Photo credit: Charlotte Riethman

Upon starting the journalism program, you quickly realize your job is not to break the biggest story of the century.

Your job at the Algonquin Times is to publish a community newspaper. To bring an entire school together with relatable news.

People at college often stick with people in their program. You might have a friend in a different program that you cross paths with, but most times, we each stick to ourselves. That is where the Times comes in. We try to tell stories that offer you insight into what people in other programs are doing.

However, our recent stories have been told under the looming shadow of a global pandemic. The last thing we wanted was to be the constant reminder of the pain we are all feeling, but as reporters, we are mandated to bring you that news.

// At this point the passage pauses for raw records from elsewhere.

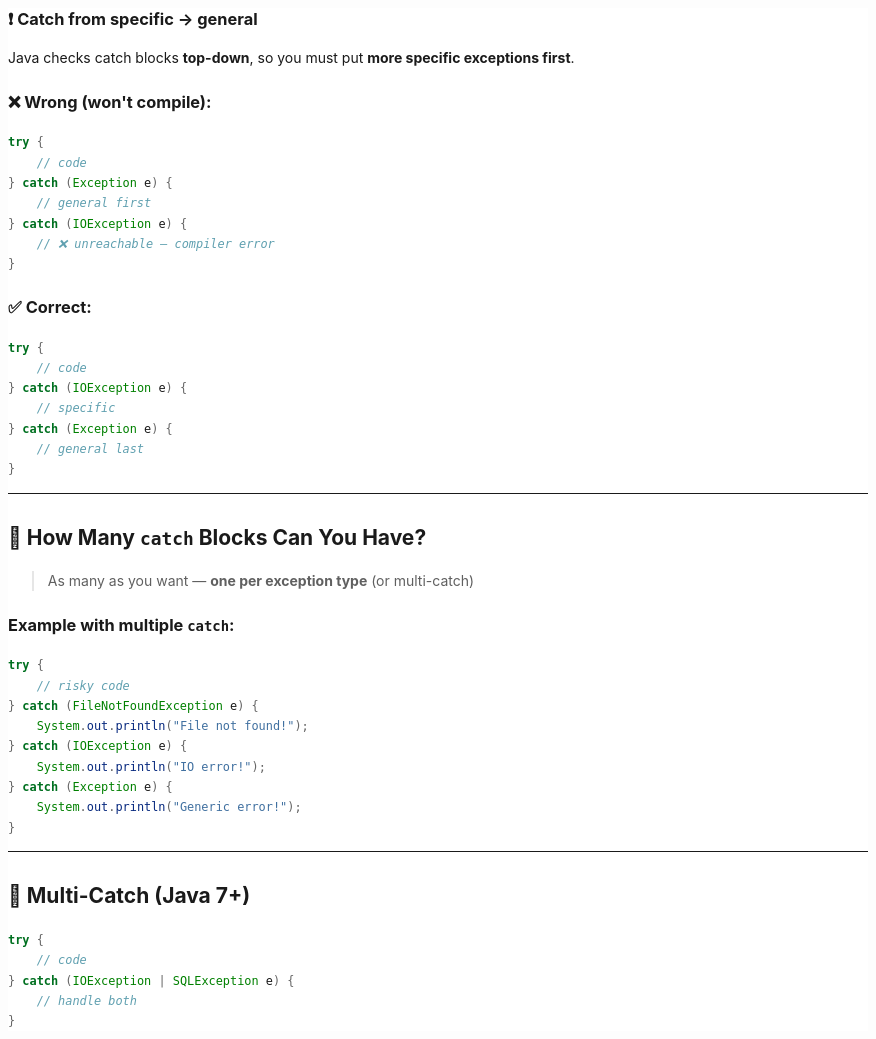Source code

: ### ❗ Catch from **specific → general**

Java checks catch blocks **top-down**, so you must put **more specific exceptions first**.

### ❌ Wrong (won't compile):

```java
try {
    // code
} catch (Exception e) {
    // general first
} catch (IOException e) {
    // ❌ unreachable — compiler error
}
```

### ✅ Correct:

```java
try {
    // code
} catch (IOException e) {
    // specific
} catch (Exception e) {
    // general last
}
```

---

## 🔢 How Many `catch` Blocks Can You Have?

> As many as you want — **one per exception type** (or multi-catch)

### Example with multiple `catch`:

```java
try {
    // risky code
} catch (FileNotFoundException e) {
    System.out.println("File not found!");
} catch (IOException e) {
    System.out.println("IO error!");
} catch (Exception e) {
    System.out.println("Generic error!");
}
```

---

## 🎯 Multi-Catch (Java 7+)

```java
try {
    // code
} catch (IOException | SQLException e) {
    // handle both
}
```
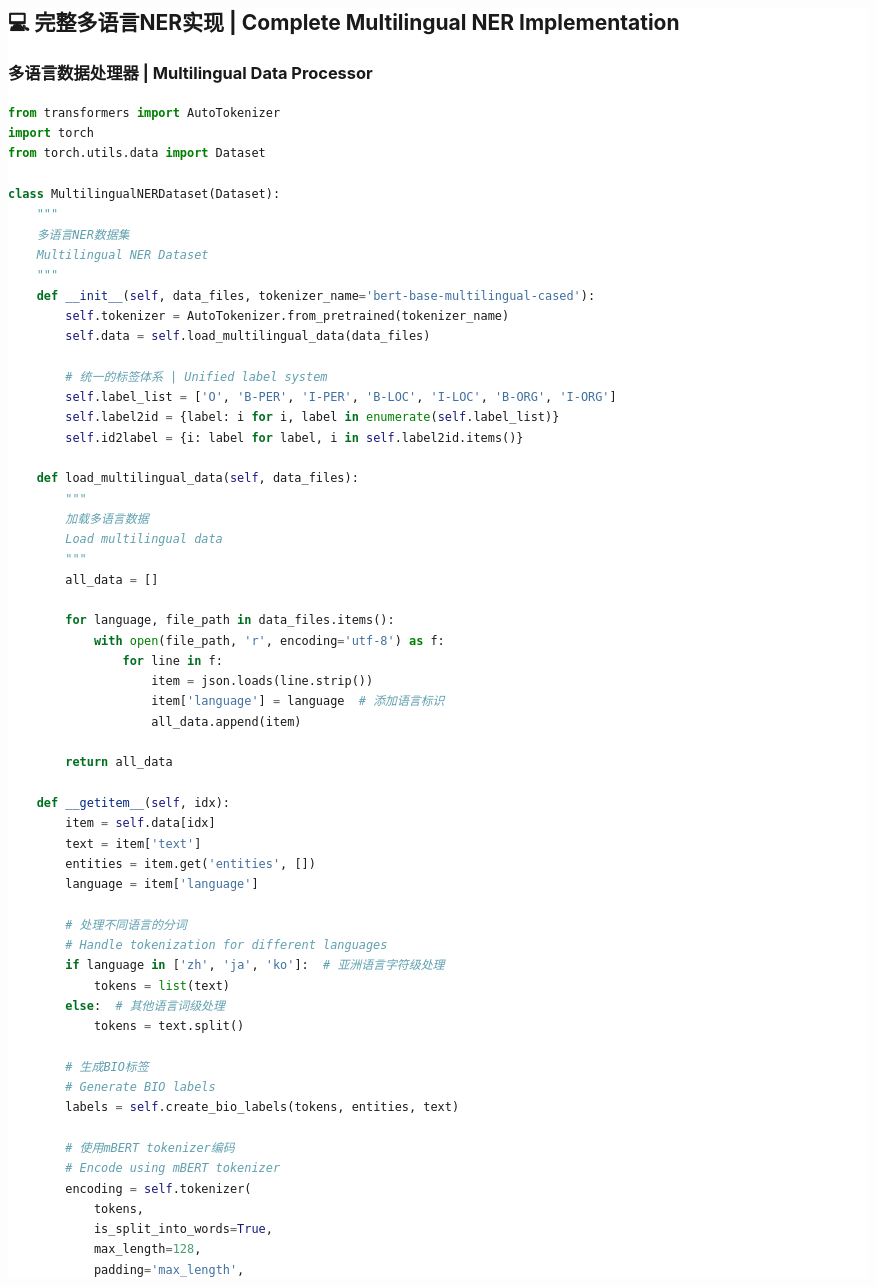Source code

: ## 💻 完整多语言NER实现 | Complete Multilingual NER Implementation

### 多语言数据处理器 | Multilingual Data Processor

```python
from transformers import AutoTokenizer
import torch
from torch.utils.data import Dataset

class MultilingualNERDataset(Dataset):
    """
    多语言NER数据集
    Multilingual NER Dataset
    """
    def __init__(self, data_files, tokenizer_name='bert-base-multilingual-cased'):
        self.tokenizer = AutoTokenizer.from_pretrained(tokenizer_name)
        self.data = self.load_multilingual_data(data_files)
        
        # 统一的标签体系 | Unified label system
        self.label_list = ['O', 'B-PER', 'I-PER', 'B-LOC', 'I-LOC', 'B-ORG', 'I-ORG']
        self.label2id = {label: i for i, label in enumerate(self.label_list)}
        self.id2label = {i: label for label, i in self.label2id.items()}
    
    def load_multilingual_data(self, data_files):
        """
        加载多语言数据
        Load multilingual data
        """
        all_data = []
        
        for language, file_path in data_files.items():
            with open(file_path, 'r', encoding='utf-8') as f:
                for line in f:
                    item = json.loads(line.strip())
                    item['language'] = language  # 添加语言标识
                    all_data.append(item)
        
        return all_data
    
    def __getitem__(self, idx):
        item = self.data[idx]
        text = item['text']
        entities = item.get('entities', [])
        language = item['language']
        
        # 处理不同语言的分词
        # Handle tokenization for different languages
        if language in ['zh', 'ja', 'ko']:  # 亚洲语言字符级处理
            tokens = list(text)
        else:  # 其他语言词级处理
            tokens = text.split()
        
        # 生成BIO标签
        # Generate BIO labels
        labels = self.create_bio_labels(tokens, entities, text)
        
        # 使用mBERT tokenizer编码
        # Encode using mBERT tokenizer
        encoding = self.tokenizer(
            tokens,
            is_split_into_words=True,
            max_length=128,
            padding='max_length',
```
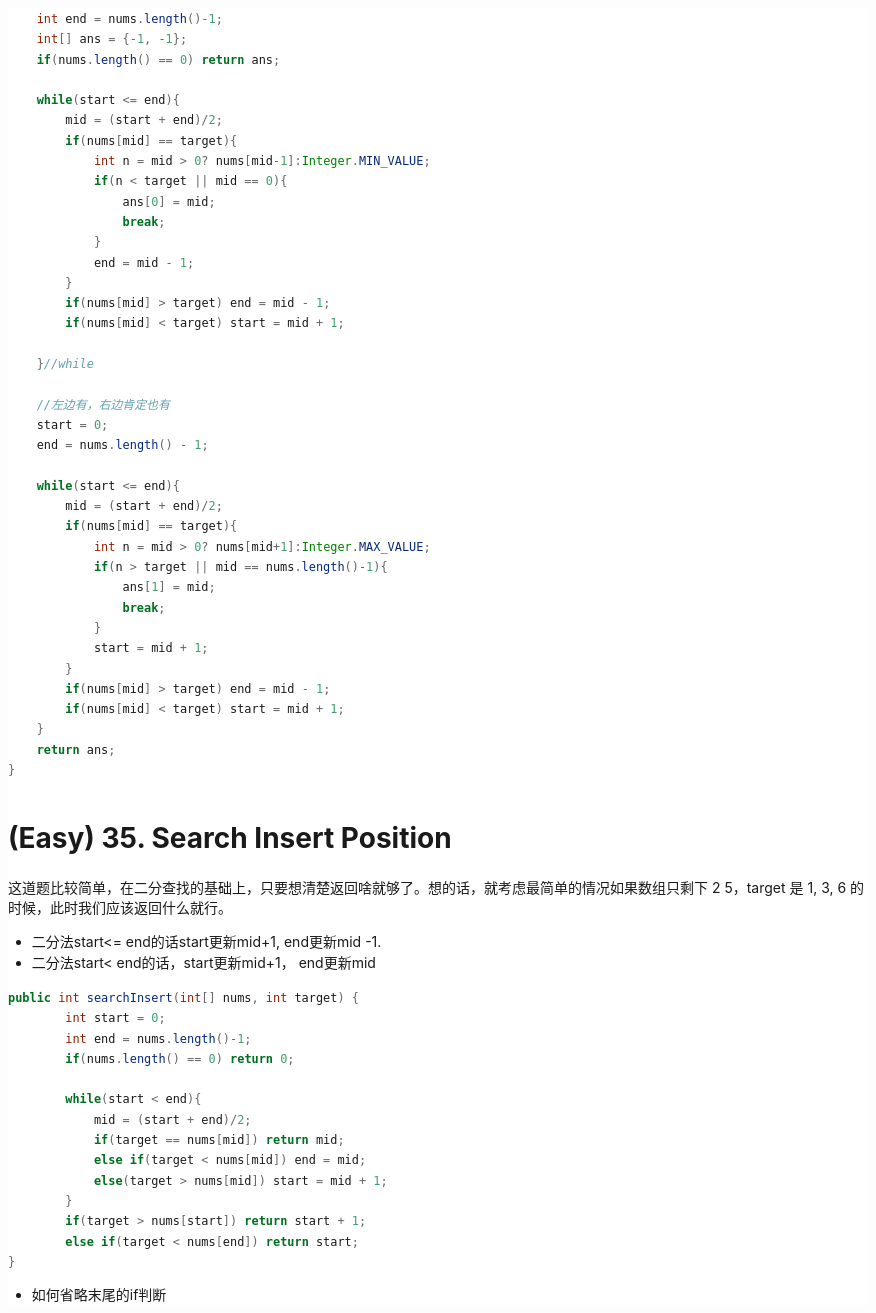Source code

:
 ```Java
    int end = nums.length()-1;
    int[] ans = {-1, -1};
    if(nums.length() == 0) return ans;
    
    while(start <= end){
        mid = (start + end)/2;
        if(nums[mid] == target){
            int n = mid > 0? nums[mid-1]:Integer.MIN_VALUE;
            if(n < target || mid == 0){
                ans[0] = mid;
                break;
            }
            end = mid - 1;
        }
        if(nums[mid] > target) end = mid - 1;
        if(nums[mid] < target) start = mid + 1;
        
    }//while
    
    //左边有，右边肯定也有
    start = 0;
    end = nums.length() - 1;
    
    while(start <= end){
        mid = (start + end)/2;
        if(nums[mid] == target){
            int n = mid > 0? nums[mid+1]:Integer.MAX_VALUE;
            if(n > target || mid == nums.length()-1){
                ans[1] = mid;
                break;
            }
            start = mid + 1;
        }
        if(nums[mid] > target) end = mid - 1;
        if(nums[mid] < target) start = mid + 1;
    }
    return ans;
}
```

# (Easy) 35. Search Insert Position
这道题比较简单，在二分查找的基础上，只要想清楚返回啥就够了。想的话，就考虑最简单的情况如果数组只剩下 2 5，target 是 1, 3, 6 的时候，此时我们应该返回什么就行。
* 二分法start<= end的话start更新mid+1, end更新mid -1.
* 二分法start< end的话，start更新mid+1， end更新mid
```Java
public int searchInsert(int[] nums, int target) {
        int start = 0;
        int end = nums.length()-1;
        if(nums.length() == 0) return 0;
        
        while(start < end){
            mid = (start + end)/2;
            if(target == nums[mid]) return mid;
            else if(target < nums[mid]) end = mid;
            else(target > nums[mid]) start = mid + 1;
        }
        if(target > nums[start]) return start + 1;
        else if(target < nums[end]) return start;
}
```
* 如何省略末尾的if判断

This pandemic has affected us all in many different ways, we would be remiss in ignoring that.

It has been a difficult year for everyone, and there is a growing sense of feeling like an imposter. We can wear our Algonquin College swag and tell our friends and family we are in college, but it certainly doesn’t feel like it.

For many of you, including the first-level journalism students who are about to take over this paper, your entire post-secondary educational lives have been strictly online. And as announced by President Brulé in an email on Nov. 17, next year’s fall-term would be strictly online except for those programs that absolutely require face-to-face learning.

You can’t help but ask, what are you missing?

College, university, graduating high-school: these events are supposed to mark the beginning of your adult life. Our culture is built around it. So many movies start with that first day at college or that inspiring world trotting gap year. We’re all familiar with these coming of age stories.

You are meant to form friendships that will last you the rest of your life, expand your mind and be introduced to new ideas and ways of thinking or just finally get out of that shitty little town you grew up in.

But in Fall 2020, many of us are stuck. We are still at home. Sure, we might be learning new things, but the friends we are supposed to make, the parties, the reckless behaviour, none of that is happening.

The good news is, a vaccine is coming, this crisis will have an end and it’s on the horizon. There is a good chance you’ll make it to campus for in-class learning, eventually.

The biggest story in the world was once the fall of the Berlin Wall, until the next biggest story happened. No one ever thought an event would match the devastation of 9/11, until a pandemic ravaged the world. There is no doubt that this time will fundamentally mark this generation.

We are at a turning point; marked but alive. We will use what we have learned to improve the brave new world that is about to unfold before us, and we are stronger for it.